Initially it was cultivated in most parts of Eurasia and was later brought to North Africa, North America and Oceania. This plant is incapable of sexual reproduction and unknown in the wild.
This plant was cultivated during Bronze Age and the taste and hay-like fragrance result from picrocrocin and safranal. Saffron is used in textiles and dishes. The archaeological findings date back to 7th century BC.
Origin And Production
Iran is the major producer of saffron and they account for 90% of the world production.
The origin of this plant is still a mystery but various sources provide information that it dates back to 12th centuryy od French term safran, which comes for the Latin word safarnum.
The Persians call it zafaran. Persians is the first to cook various foods using saffran. They are using saffran for the past thousand years.
In India, especially in Hindi it is called Kesar. It is also called ‘wild saffron’ which originated in Greece.
How Its Grown
This plant achieves a height of 30 cm and has white leaves known as cataphylls. The small corms are brown globules measures 5 cm in diameter.
The coat is referred as “corm tunic“. This plant also bears vertical fibers that grow up to 5 cm above the plant’s neck.
After aestivating, the plant sends true leaves which measures 40 cm in length. The brilliantly hued flowers of this plant start to bloom only in the month of October.
The flowers possess a sweet fragrance. During the flowering state, the size of the plant is less than 30 cm in height.
A three-pronged style emerges from the flower and each prong terminates with a vivid crimson stigma which measures 30 mm in length. It grows well in hot and dry summer and does not grow properly in cold climates.
Planting is done during June in the Northern Hemisphere where corms are lodged 15 cm deep. The roots and other parts of the plant develop during October and February.
This plant prefers friable, loose, low-density, well-watered and well-drained soils. The harvesting starts during mid-autumn when they flower. Harvests are by necessity a quick affair.
- Saffron contains as much as 150 volatile and aroma yielding compounds. The non-volatile components are carotenoids, including zeaxanthin, lycopene, and various α- and β-carotenes.
- However, saffron’s golden yellow-orange color is primarily the result of α-crocin. This crocin is trans-crocetin di-(β-D-gentiobiosyl) ester; it bears the systematic (IUPAC) name 8,8-diapo-8,8-carotenoic acid.
- Saffron is graded according to where it is grown. Saffron from Iran, Spain and Kashmir is classified into various grades.
- ISO 3632 deals exclusively with saffron and establishes three categories. Category III is poorest quality, II, and I – finest quality. Formerly there was also category IV, which was below category III.
- In India high-grade Kashmiri saffron is often sold and mixed with cheaper varieties of Iran. The most intense varieties are from Iranian.
- The “boutique” crops are available from New Zealand, France, Switzerland, England, the United States, and other countries.
History of Saffron
text_align=”justify” width=””]This plant was introduced to Italy by a Dominican monk from Inquisition-era Spain.In Italy it is grown in premium lands. Gavino Monreale in Italy is the largest producer of mustard in the country representing 60% of Italian production.

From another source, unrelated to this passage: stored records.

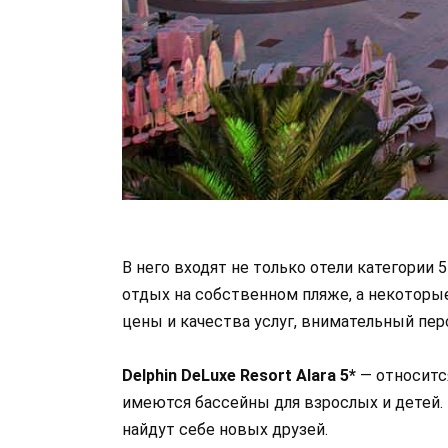
В него входят не только отели категории 
отдых на собственном пляже, а некоторы
цены и качества услуг, внимательный пер
Delphin DeLuxe Resort Alara 5*
— относитс
имеются бассейны для взрослых и детей.
найдут себе новых друзей.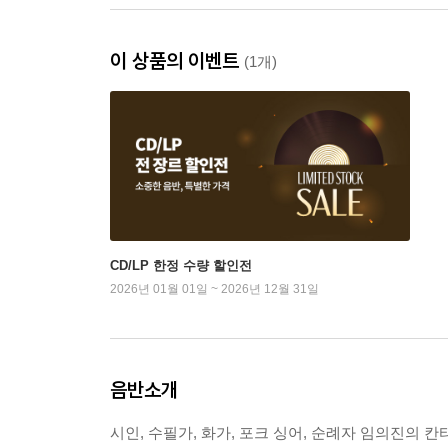
이 상품의 이벤트
(1개)
CD/LP 한정 수량 할인전
2026년 01월 01일 ~ 2026년 12월 31일
음반소개
시인, 수필가, 화가, 포크 싱어, 순례자 임의진의 칸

Buddhist monks in Singapore worship Buddha by wearing saffron-colored robes. The Saffron has the capacity to cure more than 90illnesses. Saffron-based pigments have been found in 50000 year-old depictions in Iran. The Saffron was traded during 2nd millennium BC. Persians cultivated Saffron during 10th century BC.
Persians used as medicines, cosmetic and body washes. Saffron threads were very famous in Persia those days. It is imperative to note that Alexander the Great used saffron in his infusions, rice and for other purposes.

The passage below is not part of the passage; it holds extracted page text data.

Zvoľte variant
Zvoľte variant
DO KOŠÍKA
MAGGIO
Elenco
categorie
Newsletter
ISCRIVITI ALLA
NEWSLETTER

It arrived in Kashmir and China anywhere between 2500-900 years ago. There is lots of history about Saffron and it is considered as an ancient plant.
Saffron Various Uses
- Saffron is rich in vitamins and supplements and nourishes the body completely.
- Iran and Greece are the largest producers of Saffron followed by other countries like India, USA , Israel, Mexico and England.
- The saffron is crushed in hot water for few minutes before preparing a cuisine.
- Saffron is widely used in Persian, Indian, European, Arab, and Turkish cuisines.
- It is used in fabric dye in China and India. Indians use saffron in many religious functions.
- Saffron helps to cure depression, pre-menstrual syndrome.